- **STATED GOAL**
Extract every line in the entries that contains the string "shape", treating uppercase and lowercase as distinct.

-- Start SOURCE MATERIAL --

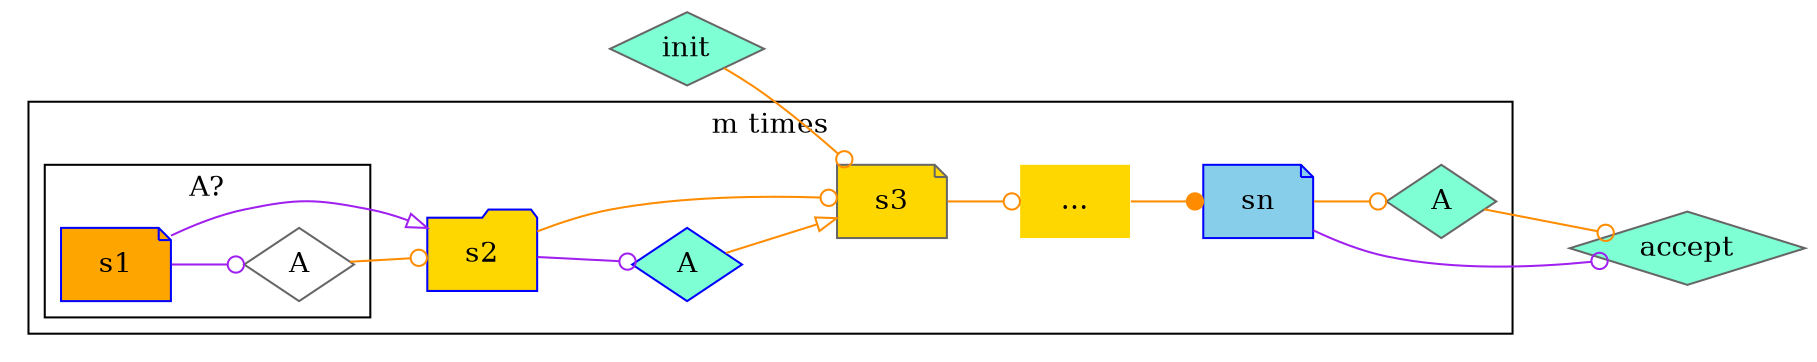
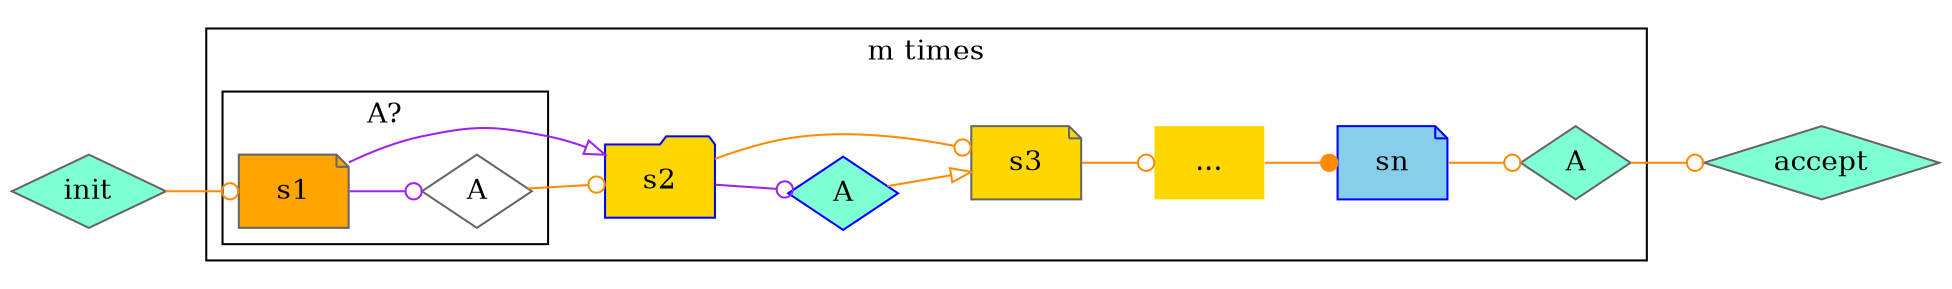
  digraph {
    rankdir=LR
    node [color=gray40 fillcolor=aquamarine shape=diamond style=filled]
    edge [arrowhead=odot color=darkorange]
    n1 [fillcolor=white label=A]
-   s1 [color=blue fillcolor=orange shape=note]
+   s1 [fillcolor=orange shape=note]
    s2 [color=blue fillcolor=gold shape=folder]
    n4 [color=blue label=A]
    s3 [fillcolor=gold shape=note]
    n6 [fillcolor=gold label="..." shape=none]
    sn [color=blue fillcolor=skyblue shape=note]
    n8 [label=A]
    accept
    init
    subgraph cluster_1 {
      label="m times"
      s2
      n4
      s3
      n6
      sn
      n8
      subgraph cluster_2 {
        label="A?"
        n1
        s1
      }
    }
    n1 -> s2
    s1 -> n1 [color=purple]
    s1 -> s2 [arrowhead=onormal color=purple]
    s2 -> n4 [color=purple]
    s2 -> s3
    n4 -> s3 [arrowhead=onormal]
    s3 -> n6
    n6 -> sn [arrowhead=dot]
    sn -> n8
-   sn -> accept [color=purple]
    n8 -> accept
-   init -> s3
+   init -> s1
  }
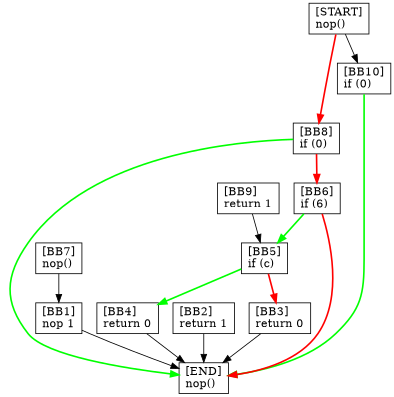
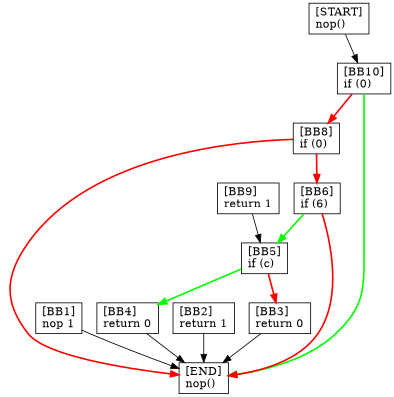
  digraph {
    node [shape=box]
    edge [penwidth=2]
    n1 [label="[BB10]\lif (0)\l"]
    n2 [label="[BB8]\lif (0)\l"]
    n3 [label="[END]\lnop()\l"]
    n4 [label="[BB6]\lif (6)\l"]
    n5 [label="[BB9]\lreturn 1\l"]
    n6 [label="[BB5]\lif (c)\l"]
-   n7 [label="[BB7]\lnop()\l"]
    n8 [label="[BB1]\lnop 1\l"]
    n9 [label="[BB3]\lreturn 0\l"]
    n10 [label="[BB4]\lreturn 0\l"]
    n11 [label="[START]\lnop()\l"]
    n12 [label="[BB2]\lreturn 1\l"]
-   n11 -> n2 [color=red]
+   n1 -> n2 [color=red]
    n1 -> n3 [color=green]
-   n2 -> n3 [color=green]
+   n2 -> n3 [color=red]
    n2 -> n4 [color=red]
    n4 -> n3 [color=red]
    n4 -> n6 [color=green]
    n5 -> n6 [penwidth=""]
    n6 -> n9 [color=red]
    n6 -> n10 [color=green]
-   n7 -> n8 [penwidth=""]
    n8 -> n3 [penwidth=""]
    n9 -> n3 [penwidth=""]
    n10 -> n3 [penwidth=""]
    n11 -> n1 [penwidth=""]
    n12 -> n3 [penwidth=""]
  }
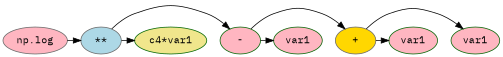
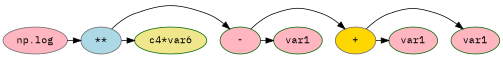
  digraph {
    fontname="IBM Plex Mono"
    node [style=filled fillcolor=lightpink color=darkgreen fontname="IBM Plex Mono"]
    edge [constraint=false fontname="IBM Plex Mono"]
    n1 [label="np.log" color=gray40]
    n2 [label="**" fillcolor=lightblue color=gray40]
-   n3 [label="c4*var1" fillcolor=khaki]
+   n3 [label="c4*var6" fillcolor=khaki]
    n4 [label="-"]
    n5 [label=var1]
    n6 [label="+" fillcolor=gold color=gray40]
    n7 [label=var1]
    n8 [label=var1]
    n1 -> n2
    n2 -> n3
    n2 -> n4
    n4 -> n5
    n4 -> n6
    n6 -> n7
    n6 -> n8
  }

-- End SOURCE MATERIAL --
-- Start SOURCE MATERIAL --

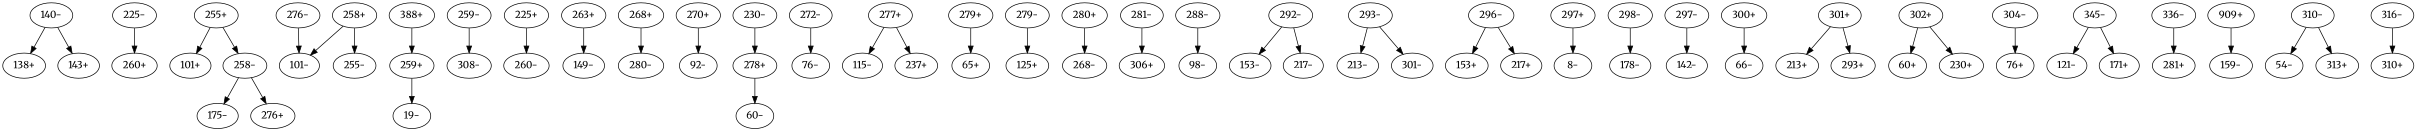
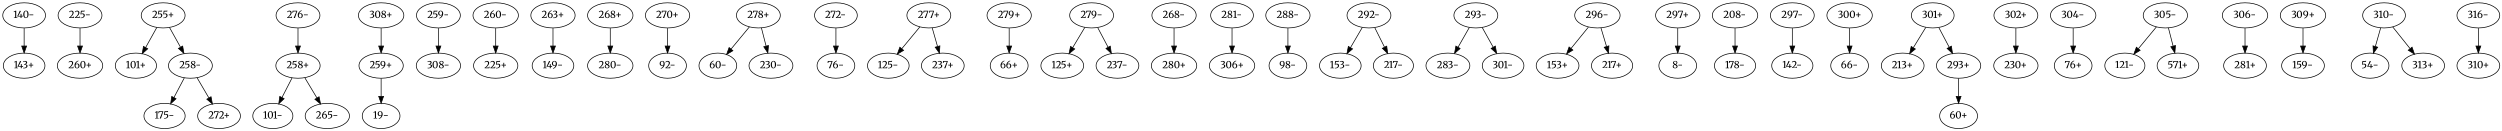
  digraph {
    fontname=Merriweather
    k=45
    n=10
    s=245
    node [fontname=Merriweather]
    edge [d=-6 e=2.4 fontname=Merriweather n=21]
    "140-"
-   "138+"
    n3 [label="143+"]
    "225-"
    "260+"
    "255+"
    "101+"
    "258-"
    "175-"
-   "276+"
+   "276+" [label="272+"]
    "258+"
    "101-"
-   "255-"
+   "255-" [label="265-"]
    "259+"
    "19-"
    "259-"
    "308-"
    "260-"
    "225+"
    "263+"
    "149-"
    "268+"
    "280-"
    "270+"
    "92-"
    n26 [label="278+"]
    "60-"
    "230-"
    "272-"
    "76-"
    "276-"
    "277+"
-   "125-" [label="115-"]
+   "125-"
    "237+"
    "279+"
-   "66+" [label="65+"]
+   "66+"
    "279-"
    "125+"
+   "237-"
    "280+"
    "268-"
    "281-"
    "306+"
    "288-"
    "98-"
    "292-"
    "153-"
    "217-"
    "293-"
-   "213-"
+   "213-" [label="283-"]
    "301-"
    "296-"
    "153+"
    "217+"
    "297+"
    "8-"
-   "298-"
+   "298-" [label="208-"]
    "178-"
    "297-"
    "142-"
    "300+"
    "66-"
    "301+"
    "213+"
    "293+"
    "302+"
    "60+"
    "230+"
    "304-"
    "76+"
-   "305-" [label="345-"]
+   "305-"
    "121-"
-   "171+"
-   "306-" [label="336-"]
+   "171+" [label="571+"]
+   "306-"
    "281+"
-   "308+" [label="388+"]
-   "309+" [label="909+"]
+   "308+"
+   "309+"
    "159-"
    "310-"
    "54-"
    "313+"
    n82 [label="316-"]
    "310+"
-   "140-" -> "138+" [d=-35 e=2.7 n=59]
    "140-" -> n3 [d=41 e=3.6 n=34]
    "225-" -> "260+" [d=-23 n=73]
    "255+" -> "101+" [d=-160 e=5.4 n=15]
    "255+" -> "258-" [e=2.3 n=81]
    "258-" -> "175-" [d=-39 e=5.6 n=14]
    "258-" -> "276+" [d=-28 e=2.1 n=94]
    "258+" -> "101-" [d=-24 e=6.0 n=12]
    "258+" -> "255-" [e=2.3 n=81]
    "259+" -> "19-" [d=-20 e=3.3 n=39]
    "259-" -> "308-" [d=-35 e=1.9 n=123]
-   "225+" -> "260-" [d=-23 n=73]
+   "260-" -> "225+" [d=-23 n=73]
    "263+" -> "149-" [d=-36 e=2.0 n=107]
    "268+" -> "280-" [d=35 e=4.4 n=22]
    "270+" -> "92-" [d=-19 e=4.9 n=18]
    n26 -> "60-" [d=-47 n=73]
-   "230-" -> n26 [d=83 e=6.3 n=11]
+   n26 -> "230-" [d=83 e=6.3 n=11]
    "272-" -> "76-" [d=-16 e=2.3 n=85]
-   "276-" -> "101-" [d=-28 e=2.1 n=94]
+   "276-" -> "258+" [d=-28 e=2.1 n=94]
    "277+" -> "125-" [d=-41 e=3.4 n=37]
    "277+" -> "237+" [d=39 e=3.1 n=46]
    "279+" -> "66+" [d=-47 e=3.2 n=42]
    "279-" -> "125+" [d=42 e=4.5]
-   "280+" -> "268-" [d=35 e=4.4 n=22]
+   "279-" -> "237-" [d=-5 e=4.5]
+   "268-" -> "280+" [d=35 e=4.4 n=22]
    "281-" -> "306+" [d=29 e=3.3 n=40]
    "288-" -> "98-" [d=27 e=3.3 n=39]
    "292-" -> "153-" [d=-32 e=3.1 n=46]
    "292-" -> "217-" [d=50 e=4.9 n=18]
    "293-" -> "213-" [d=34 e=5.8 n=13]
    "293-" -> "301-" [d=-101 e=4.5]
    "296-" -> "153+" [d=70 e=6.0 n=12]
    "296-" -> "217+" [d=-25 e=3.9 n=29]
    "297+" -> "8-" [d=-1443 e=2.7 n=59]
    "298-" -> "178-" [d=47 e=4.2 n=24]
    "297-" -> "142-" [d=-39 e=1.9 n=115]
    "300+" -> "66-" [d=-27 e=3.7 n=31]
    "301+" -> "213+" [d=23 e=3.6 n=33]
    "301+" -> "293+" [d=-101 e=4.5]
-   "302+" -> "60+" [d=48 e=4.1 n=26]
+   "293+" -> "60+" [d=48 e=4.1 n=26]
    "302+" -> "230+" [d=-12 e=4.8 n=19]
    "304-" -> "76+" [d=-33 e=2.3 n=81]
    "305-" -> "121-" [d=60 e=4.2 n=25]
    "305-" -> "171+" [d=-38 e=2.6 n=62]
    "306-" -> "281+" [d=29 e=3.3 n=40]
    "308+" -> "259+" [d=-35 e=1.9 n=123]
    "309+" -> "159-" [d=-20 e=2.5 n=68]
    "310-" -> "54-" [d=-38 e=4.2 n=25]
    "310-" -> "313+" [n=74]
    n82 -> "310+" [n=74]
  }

-- End SOURCE MATERIAL --

- **TASK RESPONSE**
    node [color=gray40 fillcolor=aquamarine shape=diamond style=filled]
-   s1 [color=blue fillcolor=orange shape=note]
+   s1 [fillcolor=orange shape=note]
    s2 [color=blue fillcolor=gold shape=folder]
    s3 [fillcolor=gold shape=note]
    n6 [fillcolor=gold label="..." shape=none]
    sn [color=blue fillcolor=skyblue shape=note]
    node [shape=box]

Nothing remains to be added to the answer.